The biggest boat, the smallest boat

Eight Oyster yachts are taking part in ARC+ this year, including the biggest boat in the rally, Latobean Oyster 72. The smallest participant is a British yacht, Night and daya 31ft Malo 40H owned by friends Nicholas Adams and Alex Smith, who took a year off to go sailing.

Navigate the world

Some crews – like the Styles family from Bristol – have left their lives behind to sail around the world. The family lived aboard their Vagabond 47, chulain Cardiff, but after moving to a small village, starting his own business and accepting a lectureship, life became too busy.

Jo and Joe Styles with the Vagabond 47 they hand restored

We missed the simplicity of living on a boat; having nature right outside and hearing the rain bouncing off the decks,” Jo said.

During confinement Jo and Joe replaced Chula’s hand leaking teak deck, and made the big decision to sell and leave the UK.

I took a year off so I can’t go back,” Jo said. “We can’t afford to buy our own house. It’s a giant experiment right now. We still feel like we’ve taken that huge leap, and we don’t know if we’re going there.e successfully or if we will fail!”


big bubblea Skimmer 39

Moored beside chula in the marina of Las Palmas, was a German boat, big bubble. Verena Coxhead, a book editor, had always intended to return to work when her son Caruso turned two, but instead the family of four will spend his birthday in the middle of the Atlantic.

Cruise delayed due to Covid

The Coxheads had planned to do ARC+ last year but were delayed due to Covid. Making the decision to leave family and friends behind, when life was just getting back to normal, was difficult, says Verena, but since the trip through France, northern Spain and Madeira, she has is adapted to life on board.

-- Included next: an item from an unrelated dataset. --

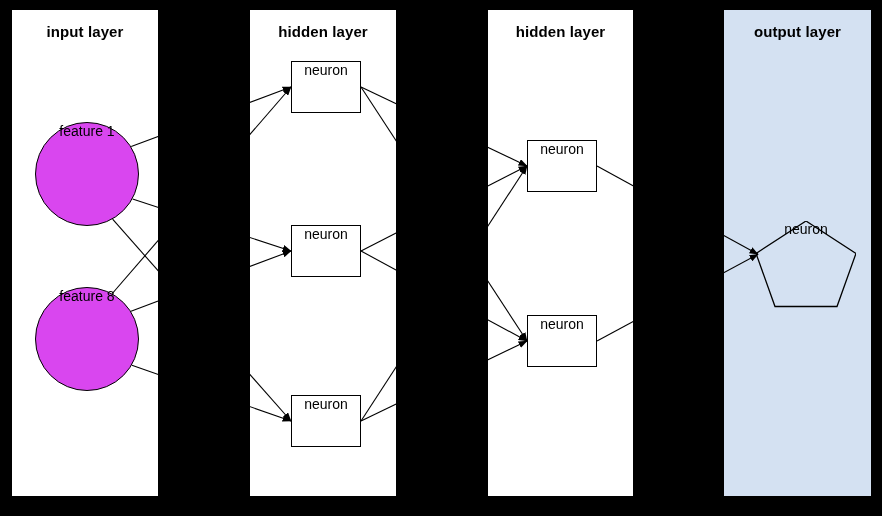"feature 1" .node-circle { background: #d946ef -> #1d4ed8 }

Verena Coxhead and her son Caruso, 2

“The family pontoon in Las Palmas is fantastic,” she said. “We hoisted our ARC flags as soon as we entered Spain and have already encountered some of the boats. It’s nice that the children can also play with each other in the Caribbean.

Mast break in Gibraltar

Unfortunately, a boat that did not start the ARC+ was Dragonfly, owned by the Pollock family of New Zealand. An accidental jibe in Gibraltar caused the mast to crack, and it now needs to be replaced. They hope the new mast will arrive in time for the start of the main ARC on November 21.

The family of six sold their home and possessions last December to buy the Oyster 56 and sail around the world. After six months of refitting in Spain, they are desperate to get back to sailing. the ARC activities for kids — which included dinghy sailing, Halloween face painting, and beach games — provided a temporary respite from life in such nearby neighborhoods.

“We don’t see the children at all, they are so happy to play with all their new friends,” says mum Amandine. “There’s an incredible sense of community here.”

ARC+ start

PBO was at the start of the ARC+ to wave to the boats, and will be there in Grenada to find out how everything went. The yachts will end up at Camper & Nicholson’s Port Louis Marina. The recently refurbished 227 berth marina is in St George’s Harbor and is well placed to land after crossing the Atlantic.

ARC+ yachts encountered strong winds and rough seas at the start line in Las Palmas. Photo James Mitchell/ WCC

Grenada is located at the southern end of the Windward Islands chain, with many beaches, coves and islands – a great place to cruise north through some of the best cruising areas in the Caribbean.